Author Lawrence Scanlan will speak at the L&A County Museum and Archives this Tuesday.

Adam Prudhomme
Beaver Staff

Award-winning best-selling author Lawrence Scanlan will be the guest speaker at next week’s Tuesday Night at the Museum to discuss his latest book They Desire A Better Country: The Order of Canada in 50 Stories.

The book was commissioned by the Governor General to coincide with both Canada’s 150th and the 50 year anniversary of the Order of Canada. It highlights some of the remarkable individuals who have received the prestigious honour.

“The most striking thing is the range of people,” Scanlan said of compiling the 50 profiles. “Everybody from hockey players to dancers to artists to scientists to entrepreneurs. From the ultra famous to the really quiet figures.”

During his 7 p.m. talk on Tuesday, which is presented by both the L&A County Libraries and the museum, he’ll touch upon his writing process and share interesting tidbits about the subjects in his book.

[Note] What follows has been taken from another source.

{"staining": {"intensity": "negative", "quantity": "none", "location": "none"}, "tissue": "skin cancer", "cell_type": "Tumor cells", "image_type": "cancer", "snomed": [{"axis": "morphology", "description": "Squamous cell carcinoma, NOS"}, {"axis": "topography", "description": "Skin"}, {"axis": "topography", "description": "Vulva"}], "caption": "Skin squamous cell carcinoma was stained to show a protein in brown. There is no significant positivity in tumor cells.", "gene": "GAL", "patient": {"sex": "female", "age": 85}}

Since its conception, the Order of Canada has been presented to nearly 7,000 Canadians. That made for a tall task for Raymond Chrétien (brother of former prime minister Jean Chrétien), CBC radio host Shelagh Rogers and the late Stuart McLean, host of CBC’s Vinyl Cafe, who were tasked with whittling that list down to the 50 who appear in the book. Once decided, they enlisted Scanlan to compile their profiles.

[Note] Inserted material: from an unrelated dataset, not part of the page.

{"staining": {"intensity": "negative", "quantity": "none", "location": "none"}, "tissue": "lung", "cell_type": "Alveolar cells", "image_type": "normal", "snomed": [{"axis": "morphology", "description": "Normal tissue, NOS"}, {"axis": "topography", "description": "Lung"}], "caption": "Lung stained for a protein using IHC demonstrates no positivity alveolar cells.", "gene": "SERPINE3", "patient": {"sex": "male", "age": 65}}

“In the first imagination of the book, I thought I’d be writing profiles that were about 1,000 words,” said Scanlan.

“That gives you a little more room. Then the book was being more closely imagined and art came to the fore and the publishers decided they don’t want 1,000 words, they want 600 or 650 words. Then it became even more challenging because you’ve got less space. So you have to pick some particular quote or story or detail or some aspect of their lives that in my mind defines them.”

He relied heavily on the research done by Kingston’s Claire Grady-Smith, who would put together 150 page documents, videos or radio clips of information on the particular subject he was writing about at the time.

“I think the book represents everybody, not just people who live in cities, but people in small towns too,” said Scanlan. “Some of the people who are profiled in the book come from very small places and had great imagination and great patience to pursue their goals. It doesn’t matter where you come from, small or large, you can still do great things.”

A journalist with four decades worth of experience and former literary editor of the Kingston Whig-Standard, Scanlan is no stranger to storytelling. As a freelancer he has written about just about every subject and earned three National Magazine Awards. He has over two-dozen books to his name but says this was a very unique project.

“It was a challenging book to write but also one that I felt privileged to write,” he said.

“It’s like I was parachuted into the lives of 50 extraordinary people. That was the pleasurable part of it.”

Admission to Tuesday’s presentation is $3 and available at the door of the L&A County Museum and Archives, located at 97 Thomas Street E in Napanee.